In der Specialty-Szene – also in Cafés, die sich auf Single-Origin-Röstungen fokussieren – ist Etching kaum verbreitet. Dort gilt als eigentliche Handwerksdisziplin das Free Pour (freies Gießen).

Etching und seine Nachteile

Beim Etching wird zunächst Milch als dichter Kern in die Tasse gegossen. Anschließend arbeitet der Barista mit Nadel, Zahnstocher („Coffee Art Pen") und farbigem Sirup Details in die Oberfläche ein.

Aus Sicht der Specialty-Qualität hat das zwei Nachteile:

  1. Temperaturverlust: Das Ritzen dauert oft 30–45 Sekunden. Ein frisch gebrühter Cappuccino oder Flat White sollte jedoch innerhalb weniger Sekunden nach dem Einschenken getrunken oder serviert werden. Wartet die Tasse, bildet der Schaum eine feste Haut, und die Temperatur fällt spürbar ab.
  2. Geschmackliche Überlagerung: Die farbigen Linien bestehen häufig aus Sirup (Karamell, Schokolade, Vanille). Sie legen sich über die sensorischen Feinheiten des Kaffees und dominieren den Abgang.

Free Pour als Handwerk

Beim Free Pour entstehen die Muster ausschließlich durch die Bewegung des Milchkännchens – also aus der Art, wie und in welchem Winkel die Milch in die Tasse gegossen wird. Rosetta, Tulpe, Schwan oder Herz werden so direkt im Gießen geformt. Hilfsmittel wie Löffel, Zahnstocher oder Sirup kommen nicht zum Einsatz.

Bewertet wird diese Disziplin auch bei den World Latte Art Championships (WLAC).
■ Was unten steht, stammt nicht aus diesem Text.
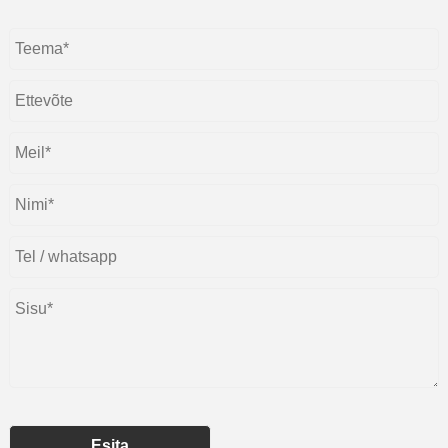
Esita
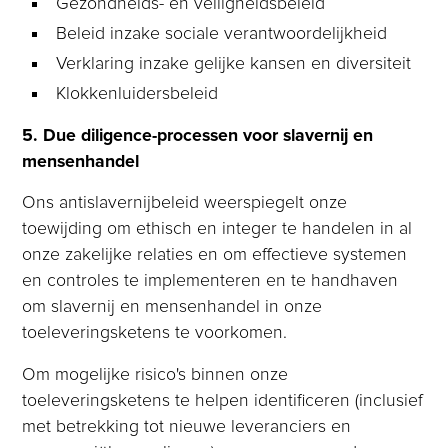
Gezondheids- en veiligheidsbeleid
Beleid inzake sociale verantwoordelijkheid
Verklaring inzake gelijke kansen en diversiteit
Klokkenluidersbeleid
5. Due diligence-processen voor slavernij en
mensenhandel
Ons antislavernijbeleid weerspiegelt onze
toewijding om ethisch en integer te handelen in al
onze zakelijke relaties en om effectieve systemen
en controles te implementeren en te handhaven
om slavernij en mensenhandel in onze
toeleveringsketens te voorkomen.
Om mogelijke risico's binnen onze
toeleveringsketens te helpen identificeren (inclusief
met betrekking tot nieuwe leveranciers en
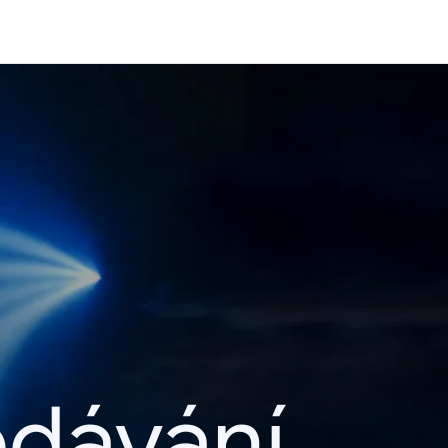
edávání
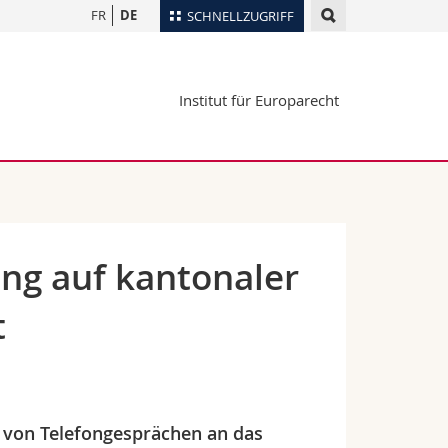
FR
DE
SCHNELLZUGRIFF
für
Personenverzeichnis
Institut für Europarecht
Ortsplan
te
Bibliotheken
Webmail
Vorlesungsverzeichnis
MyUnifr
ng auf kantonaler
t
e von Telefongesprächen an das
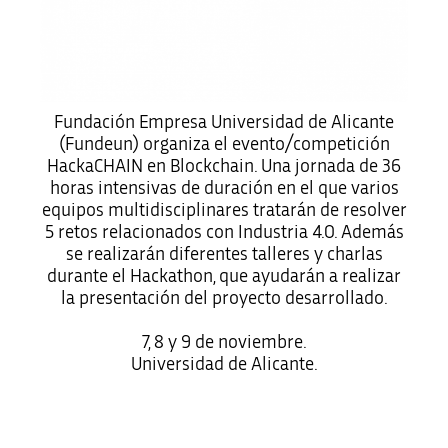
Fundación Empresa Universidad de Alicante
(Fundeun) organiza el evento/competición
HackaCHAIN en Blockchain. Una jornada de 36
horas intensivas de duración en el que varios
equipos multidisciplinares tratarán de resolver
5 retos relacionados con Industria 4.0. Además
se realizarán diferentes talleres y charlas
durante el Hackathon, que ayudarán a realizar
la presentación del proyecto desarrollado.
7, 8 y 9 de noviembre.
Universidad de Alicante.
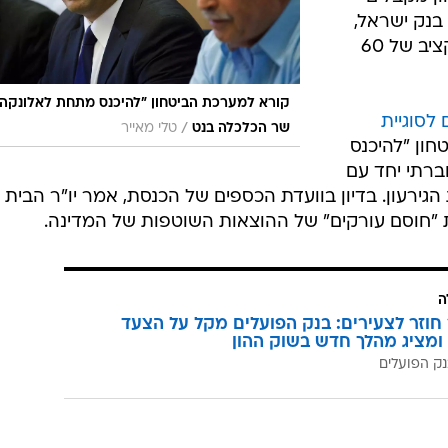
ותר להתנהל עם דרישות משרד האוצר.
י תכנית
 לספקים,
נם זה יהיה
רש לשלם את
גמישים יותר
ון מקבלים
בנק ישראל,
סטנלי פישר, שטען כי הוא תומך בתקציב של 60
קורא למערכת הביטחון "להיכנס מתחת לאלונקה"
 לסוגיית
/
שר הכלכלה בנט
טלי מאייר
חון "להיכנס
רתי יחד עם
גירעון. בדיון בוועדת הכספים של הכנסת, אמר יו"ר הבית
ת "חוסם עורקים" של ההוצאות השוטפות של המדינה.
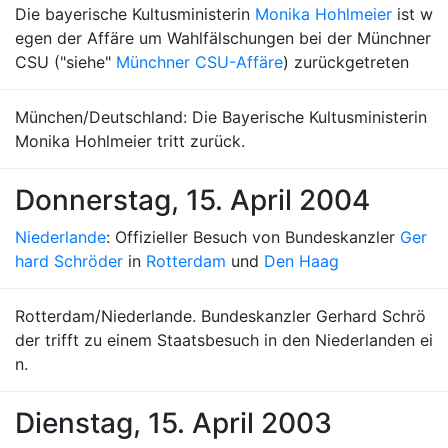
Die bayerische Kultusministerin
Monika Hohlmeier
ist w
egen der Affäre um Wahlfälschungen bei der Münchner
CSU ("siehe"
Münchner CSU-Affäre
) zurückgetreten
München/Deutschland: Die Bayerische Kultusministerin
Monika Hohlmeier tritt zurück.
Donnerstag, 15. April 2004
Niederlande
: Offizieller Besuch von Bundeskanzler
Ger
hard Schröder
in
Rotterdam
und
Den Haag
Rotterdam/Niederlande. Bundeskanzler Gerhard Schrö
der trifft zu einem Staatsbesuch in den Niederlanden ei
n.
Dienstag, 15. April 2003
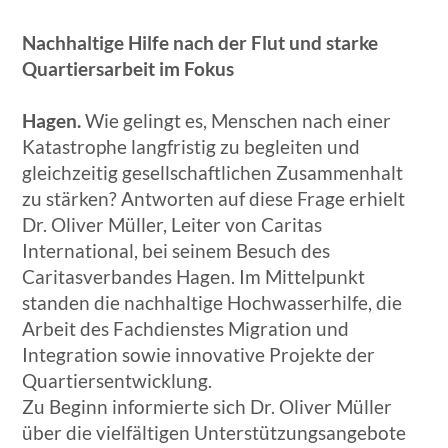
Nachhaltige Hilfe nach der Flut und starke
Quartiersarbeit im Fokus
Hagen.
Wie gelingt es, Menschen nach einer
Katastrophe langfristig zu begleiten und
gleichzeitig gesellschaftlichen Zusammenhalt
zu stärken? Antworten auf diese Frage erhielt
Dr. Oliver Müller, Leiter von Caritas
International, bei seinem Besuch des
Caritasverbandes Hagen. Im Mittelpunkt
standen die nachhaltige Hochwasserhilfe, die
Arbeit des Fachdienstes Migration und
Integration sowie innovative Projekte der
Quartiersentwicklung.
Zu Beginn informierte sich Dr. Oliver Müller
über die vielfältigen Unterstützungsangebote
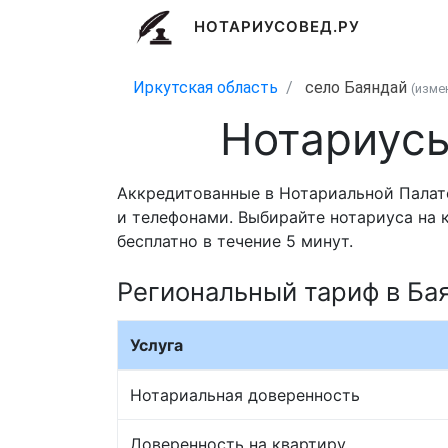
НОТАРИУСОВЕД.РУ
Иркутская область
село Баяндай
(изме
Нотариусы
Аккредитованные в Нотариальной Палате
и телефонами. Выбирайте нотариуса на 
бесплатно в течение 5 минут.
Региональный тариф в Ба
Услуга
Нотариальная доверенность
Доверенность на квартиру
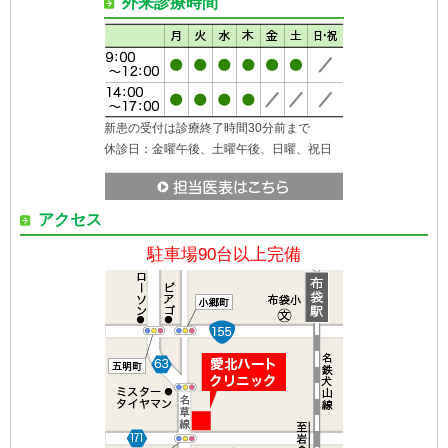
外来診療時間
新患の受付は診療終了時間30分前まで
休診日：金曜午後、土曜午後、日曜、祝日
アクセス
駐車場90台以上完備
Vorteil Geschwindigkeit und Übung
Ein gut geübter Free Pour eines Schwans dauert etwa fünf Sekunden. Das Getränk erreicht den Gast heiß und aromatisch. Der Weg dorthin erfordert Training in Körperhaltung und Kannenführung (Tilt the Cup, Push the Canvas) – weshalb Free Pour als Qualitätsindikator für Baristas gilt.
Redaktions-Tipp
Wer eine Tasse mit Latte Art vor sich hat, sollte sie nicht nur von oben nippen. Der Espresso sammelt sich am Tassenboden und ist dort süßer und konzentrierter, während die Schaumschicht oben milder und etwas bitterer schmeckt. Für ein ausgewogenes Geschmacksprofil lohnt es sich, kurz mit dem Löffel umzurühren und damit Espresso und Milch zu integrieren, bevor man trinkt – das Motiv geht dabei verloren, der Geschmack gewinnt.